Start of Quoted passage

Hello, strewart!

I have an approach, but I did not finish the problem . . .

As part of an experiment I am doing, I need a radius for a circle.

I have the lengths of three segments connecting the three points on the circle.

Is there a way to work out the radius of the circle from that?

I know with two points, the circle could be any size, .Right!

but with 3 points there should only be one solution for a circle through all three. .Yes!

I've tried various simultaneous equations and not been able to come up with a solution.

I always end up with 2 unknowns in any equation I make.

End of Quoted passage

*Problem set*.
(a) Do these statements agree with the forum post? (i) The writer knows the lengths of three segments joining the three points on the circle. (ii) The writer found the radius by using simultaneous equations. (iii) The writer believes two points are enough to fix a single circle. Answer yes or no for each and quote the words from the post that decide it.
(b) In the entries, replace "Dienstanbieter" with "Service provider". Start at the first line of the entries, end with the line containing "Οικιστικές Περιοχές", and leave out the pictures.
The forum post above and the entries that follow are unrelated material.

Start of Records for processing

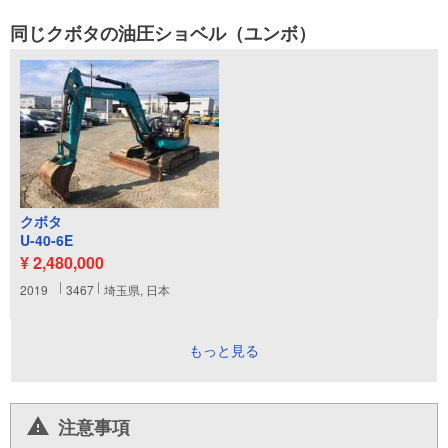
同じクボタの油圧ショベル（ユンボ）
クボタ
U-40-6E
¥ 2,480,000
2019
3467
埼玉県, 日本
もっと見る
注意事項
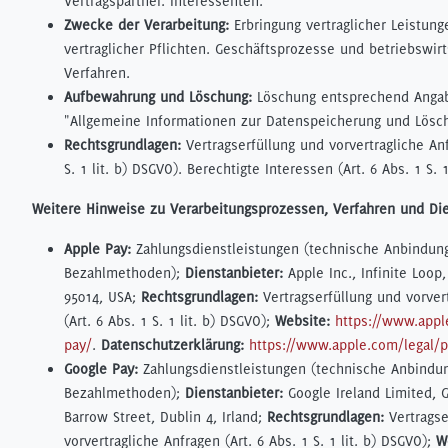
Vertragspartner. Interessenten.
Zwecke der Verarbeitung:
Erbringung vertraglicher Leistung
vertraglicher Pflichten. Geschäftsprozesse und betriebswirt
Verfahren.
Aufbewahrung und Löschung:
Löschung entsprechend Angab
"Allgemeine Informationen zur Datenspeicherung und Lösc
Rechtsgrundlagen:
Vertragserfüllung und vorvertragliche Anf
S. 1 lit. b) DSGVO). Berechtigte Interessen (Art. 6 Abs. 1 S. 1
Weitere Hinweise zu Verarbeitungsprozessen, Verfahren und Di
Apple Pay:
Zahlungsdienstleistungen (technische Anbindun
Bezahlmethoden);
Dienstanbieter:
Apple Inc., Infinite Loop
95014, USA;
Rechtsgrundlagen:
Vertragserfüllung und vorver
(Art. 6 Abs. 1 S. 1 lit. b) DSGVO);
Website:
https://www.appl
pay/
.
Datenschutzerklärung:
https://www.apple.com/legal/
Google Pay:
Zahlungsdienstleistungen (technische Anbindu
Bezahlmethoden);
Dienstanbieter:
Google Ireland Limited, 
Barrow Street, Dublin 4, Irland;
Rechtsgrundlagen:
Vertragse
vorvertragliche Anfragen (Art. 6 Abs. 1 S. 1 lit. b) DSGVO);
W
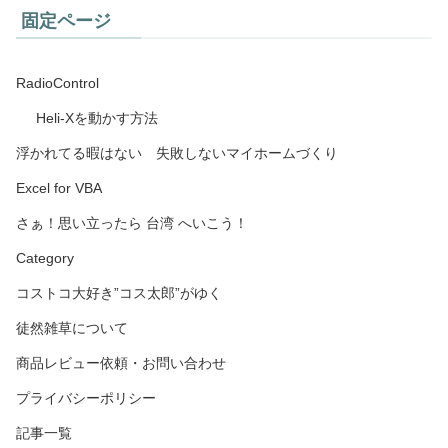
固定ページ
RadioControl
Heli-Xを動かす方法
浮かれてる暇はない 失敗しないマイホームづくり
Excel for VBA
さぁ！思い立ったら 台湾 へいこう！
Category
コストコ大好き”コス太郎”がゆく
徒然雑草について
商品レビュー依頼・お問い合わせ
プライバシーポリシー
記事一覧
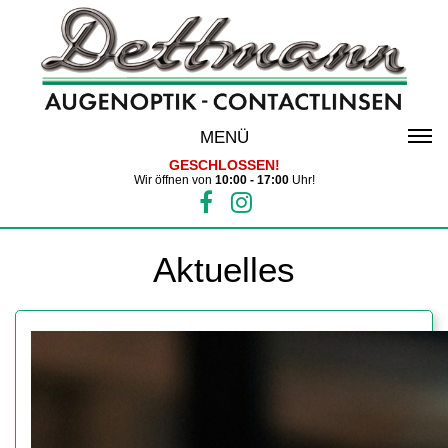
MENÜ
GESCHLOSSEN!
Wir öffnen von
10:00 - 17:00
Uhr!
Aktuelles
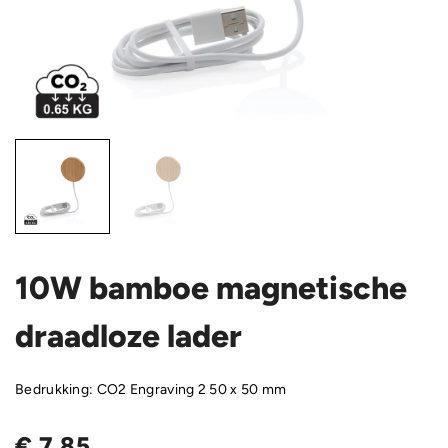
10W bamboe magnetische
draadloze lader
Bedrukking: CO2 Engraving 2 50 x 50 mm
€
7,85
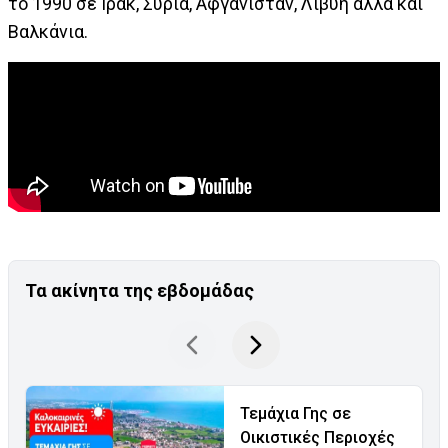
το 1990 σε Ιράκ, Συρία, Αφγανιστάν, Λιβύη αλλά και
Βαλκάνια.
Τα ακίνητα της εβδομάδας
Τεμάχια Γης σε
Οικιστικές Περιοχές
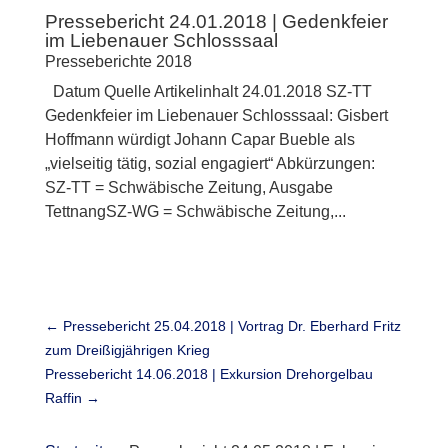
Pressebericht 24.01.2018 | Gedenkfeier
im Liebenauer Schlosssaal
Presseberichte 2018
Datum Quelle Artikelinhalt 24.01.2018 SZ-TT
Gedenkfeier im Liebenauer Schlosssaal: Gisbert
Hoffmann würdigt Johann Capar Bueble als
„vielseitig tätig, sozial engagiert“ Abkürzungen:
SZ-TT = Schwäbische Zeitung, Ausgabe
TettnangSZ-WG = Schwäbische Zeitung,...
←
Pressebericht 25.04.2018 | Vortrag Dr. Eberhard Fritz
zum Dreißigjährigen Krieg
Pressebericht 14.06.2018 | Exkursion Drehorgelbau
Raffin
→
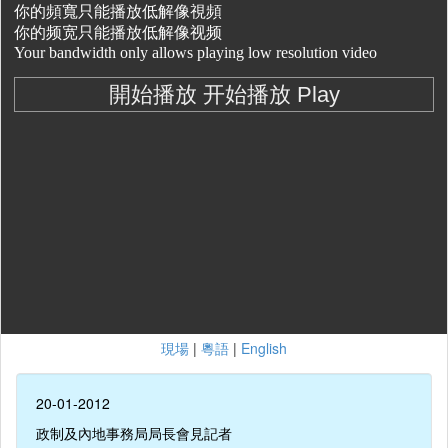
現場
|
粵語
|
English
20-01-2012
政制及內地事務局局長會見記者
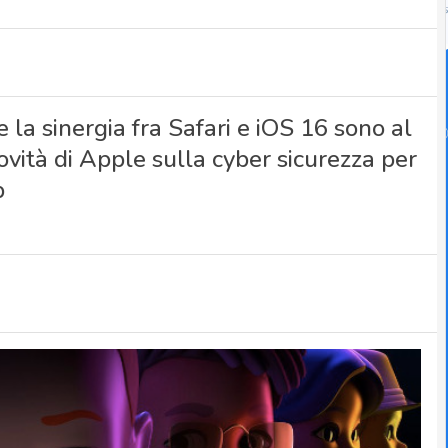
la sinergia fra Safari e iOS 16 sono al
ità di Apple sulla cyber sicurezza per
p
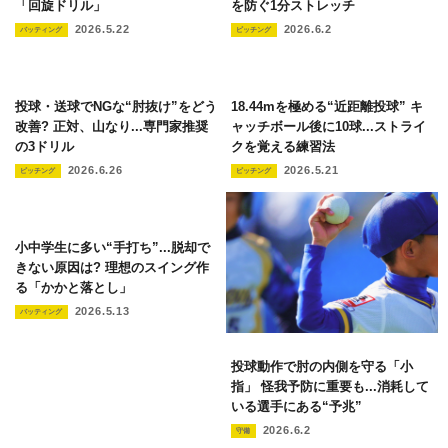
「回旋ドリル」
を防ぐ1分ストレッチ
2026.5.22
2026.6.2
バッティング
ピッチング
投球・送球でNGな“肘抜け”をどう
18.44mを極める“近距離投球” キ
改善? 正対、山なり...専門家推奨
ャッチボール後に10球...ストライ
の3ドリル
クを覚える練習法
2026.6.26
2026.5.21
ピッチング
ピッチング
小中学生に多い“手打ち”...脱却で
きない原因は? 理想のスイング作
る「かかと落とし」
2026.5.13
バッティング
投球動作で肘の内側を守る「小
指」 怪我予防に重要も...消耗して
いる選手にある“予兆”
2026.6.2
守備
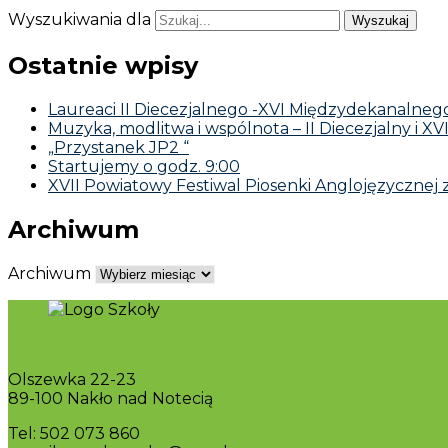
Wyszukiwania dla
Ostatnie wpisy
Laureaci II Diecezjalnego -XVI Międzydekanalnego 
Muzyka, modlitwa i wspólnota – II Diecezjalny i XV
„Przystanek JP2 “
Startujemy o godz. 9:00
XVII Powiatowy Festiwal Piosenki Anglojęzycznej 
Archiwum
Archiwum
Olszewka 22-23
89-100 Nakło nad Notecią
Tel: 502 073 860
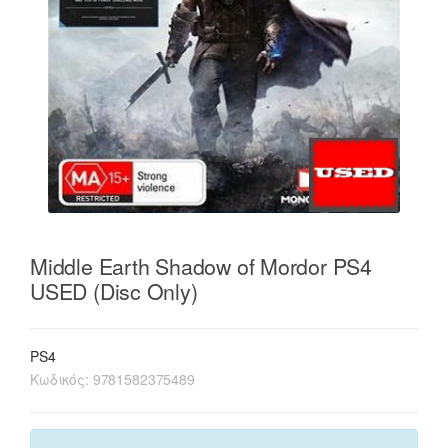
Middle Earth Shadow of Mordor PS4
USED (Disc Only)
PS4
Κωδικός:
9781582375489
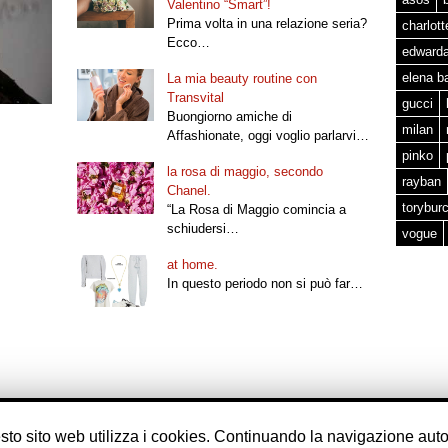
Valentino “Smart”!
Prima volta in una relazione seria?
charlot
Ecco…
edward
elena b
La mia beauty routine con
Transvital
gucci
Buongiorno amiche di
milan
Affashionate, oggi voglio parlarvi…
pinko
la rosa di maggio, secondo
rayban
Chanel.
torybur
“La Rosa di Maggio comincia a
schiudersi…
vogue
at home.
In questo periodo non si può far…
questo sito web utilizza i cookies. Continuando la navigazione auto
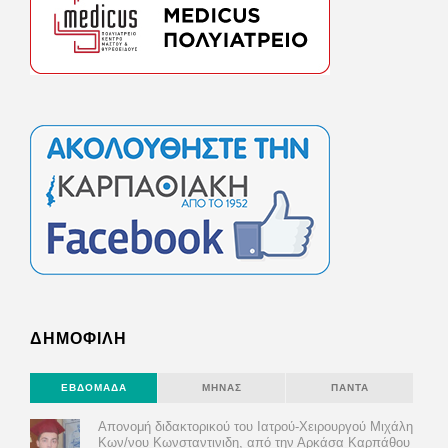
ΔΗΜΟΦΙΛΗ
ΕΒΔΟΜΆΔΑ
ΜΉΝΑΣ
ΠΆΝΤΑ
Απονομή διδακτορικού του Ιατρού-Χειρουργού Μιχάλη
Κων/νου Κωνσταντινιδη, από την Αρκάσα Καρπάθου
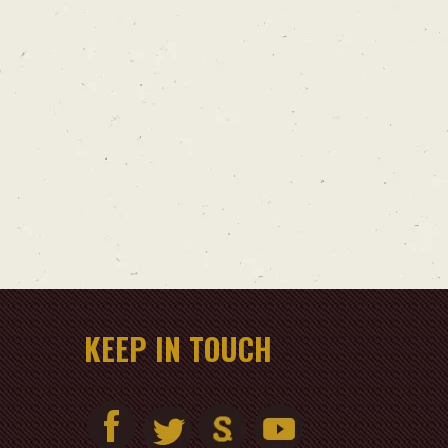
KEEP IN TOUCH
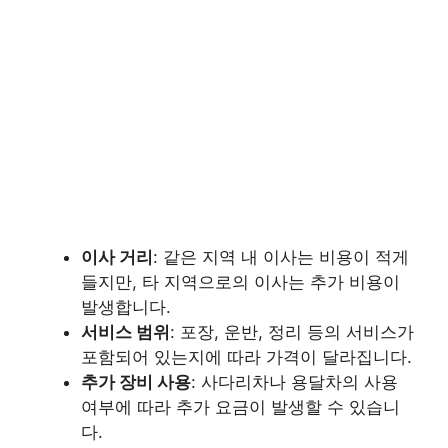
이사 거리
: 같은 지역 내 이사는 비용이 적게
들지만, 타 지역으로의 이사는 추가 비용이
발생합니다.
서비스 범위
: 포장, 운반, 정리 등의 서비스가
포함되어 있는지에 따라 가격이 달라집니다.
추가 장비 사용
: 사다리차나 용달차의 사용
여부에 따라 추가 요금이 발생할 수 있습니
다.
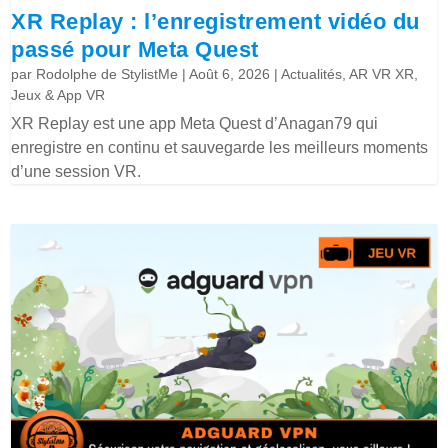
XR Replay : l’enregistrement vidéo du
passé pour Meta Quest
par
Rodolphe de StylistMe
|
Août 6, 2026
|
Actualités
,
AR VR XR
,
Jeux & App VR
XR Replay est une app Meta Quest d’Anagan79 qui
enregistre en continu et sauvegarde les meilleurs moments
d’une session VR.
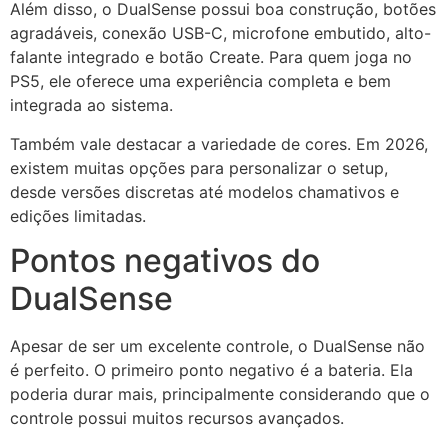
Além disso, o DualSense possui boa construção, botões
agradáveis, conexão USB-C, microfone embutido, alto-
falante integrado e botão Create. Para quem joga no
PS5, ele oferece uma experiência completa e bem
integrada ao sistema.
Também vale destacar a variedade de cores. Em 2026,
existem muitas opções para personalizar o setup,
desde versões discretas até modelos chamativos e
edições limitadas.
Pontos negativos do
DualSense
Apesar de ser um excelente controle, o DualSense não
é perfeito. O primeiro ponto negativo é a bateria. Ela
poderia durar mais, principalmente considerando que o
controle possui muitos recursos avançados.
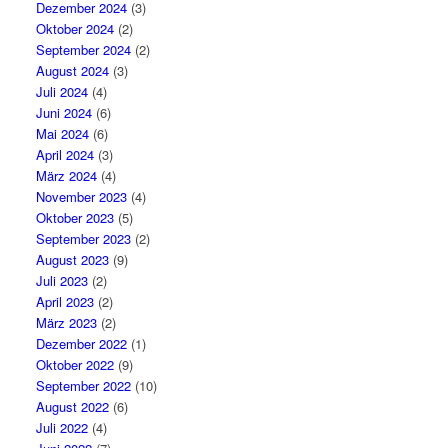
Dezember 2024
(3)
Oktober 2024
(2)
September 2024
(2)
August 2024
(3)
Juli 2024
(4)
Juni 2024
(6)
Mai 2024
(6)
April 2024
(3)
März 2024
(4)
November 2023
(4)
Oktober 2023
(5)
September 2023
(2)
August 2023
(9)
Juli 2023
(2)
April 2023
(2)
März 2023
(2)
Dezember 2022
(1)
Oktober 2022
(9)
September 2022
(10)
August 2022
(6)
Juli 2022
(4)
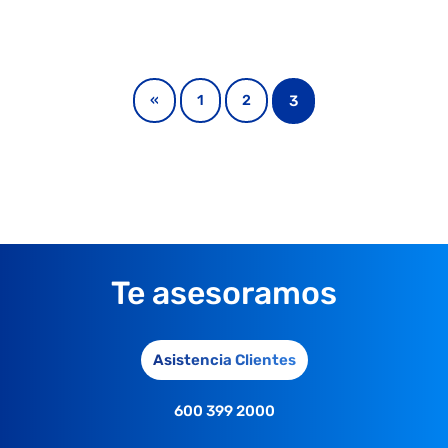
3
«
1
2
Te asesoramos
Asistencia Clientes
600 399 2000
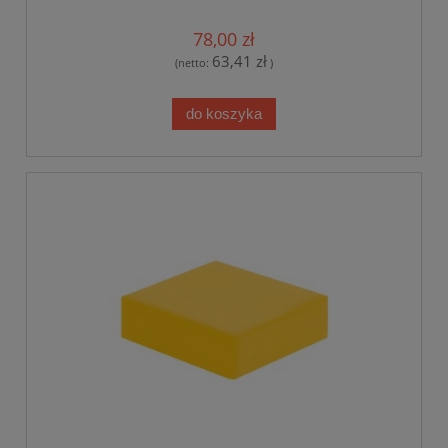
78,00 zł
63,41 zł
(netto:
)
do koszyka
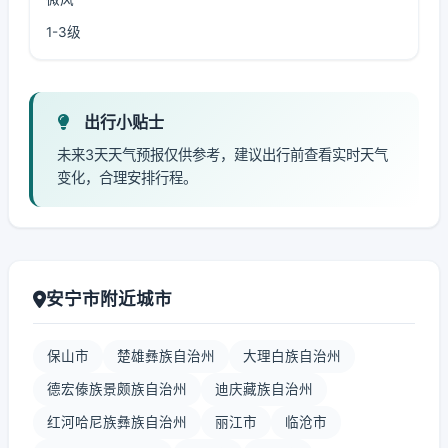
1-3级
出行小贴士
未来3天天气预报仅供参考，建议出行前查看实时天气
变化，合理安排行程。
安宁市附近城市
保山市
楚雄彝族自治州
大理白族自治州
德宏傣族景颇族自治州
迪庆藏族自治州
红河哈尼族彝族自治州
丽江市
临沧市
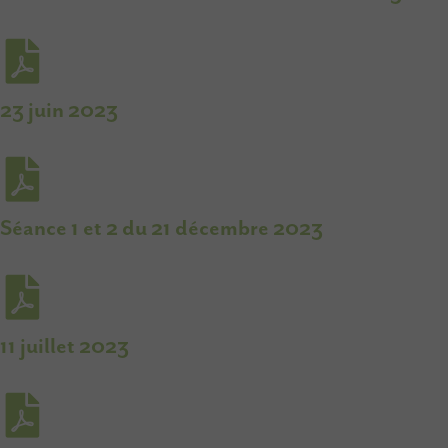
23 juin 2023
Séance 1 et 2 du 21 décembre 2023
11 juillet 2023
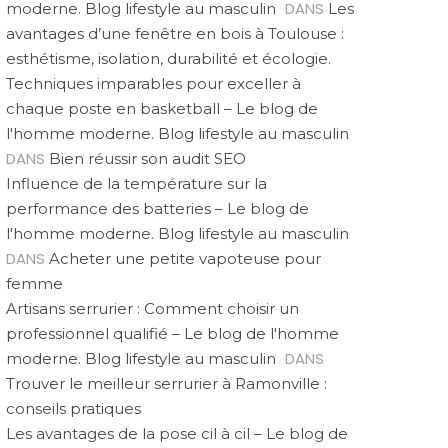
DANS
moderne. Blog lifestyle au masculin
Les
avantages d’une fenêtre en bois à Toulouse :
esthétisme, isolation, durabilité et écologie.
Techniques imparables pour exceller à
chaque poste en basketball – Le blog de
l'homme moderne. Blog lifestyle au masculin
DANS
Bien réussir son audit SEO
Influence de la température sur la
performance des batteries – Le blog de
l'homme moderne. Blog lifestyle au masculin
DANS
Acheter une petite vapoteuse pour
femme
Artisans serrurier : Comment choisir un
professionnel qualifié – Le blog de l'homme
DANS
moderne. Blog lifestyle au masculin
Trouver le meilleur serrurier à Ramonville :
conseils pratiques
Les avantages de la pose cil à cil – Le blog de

End of Records for processing

*Written answers*.
(a)
(i) Yes: "I have the lengths of three segments connecting the three points on the circle."
(ii) No: "I've tried various simultaneous equations and not been able to come up with a solution."
(iii) No: "I know with two points, the circle could be any size"

(b)
同じクボタの油圧ショベル（ユンボ）
クボタ
U-40-6E
¥ 2,480,000
2019
3467
埼玉県, 日本
もっと見る
注意事項
Vertragspartner. Interessenten.
Zwecke der Verarbeitung:
Erbringung vertraglicher Leistung
vertraglicher Pflichten. Geschäftsprozesse und betriebswirt
Verfahren.
Aufbewahrung und Löschung:
Löschung entsprechend Angab
"Allgemeine Informationen zur Datenspeicherung und Lösc
Rechtsgrundlagen:
Vertragserfüllung und vorvertragliche Anf
S. 1 lit. b) DSGVO). Berechtigte Interessen (Art. 6 Abs. 1 S. 1
Weitere Hinweise zu Verarbeitungsprozessen, Verfahren und Di
Apple Pay:
Zahlungsdienstleistungen (technische Anbindun
Bezahlmethoden);
Service provider:
Apple Inc., Infinite Loop
95014, USA;
Rechtsgrundlagen:
Vertragserfüllung und vorver
(Art. 6 Abs. 1 S. 1 lit. b) DSGVO);
Website:
https://www.appl
pay/
.
Datenschutzerklärung:
https://www.apple.com/legal/
Google Pay:
Zahlungsdienstleistungen (technische Anbindu
Bezahlmethoden);
Service provider:
Google Ireland Limited, 
Barrow Street, Dublin 4, Irland;
Rechtsgrundlagen:
Vertragse
vorvertragliche Anfragen (Art. 6 Abs. 1 S. 1 lit. b) DSGVO);
W
固定ページ
RadioControl
Heli-Xを動かす方法
浮かれてる暇はない 失敗しないマイホームづくり
Excel for VBA
さぁ！思い立ったら 台湾 へいこう！
Category
コストコ大好き”コス太郎”がゆく
徒然雑草について
商品レビュー依頼・お問い合わせ
プライバシーポリシー
記事一覧
MENÜ
GESCHLOSSEN!
Wir öffnen von
10:00 - 17:00
Uhr!
Aktuelles
10W bamboe magnetische
draadloze lader
Bedrukking: CO2 Engraving 2 50 x 50 mm
€
7,85
το 1990 σε Ιράκ, Συρία, Αφγανιστάν, Λιβύη αλλά και
Βαλκάνια.
Τα ακίνητα της εβδομάδας
Τεμάχια Γης σε
Οικιστικές Περιοχές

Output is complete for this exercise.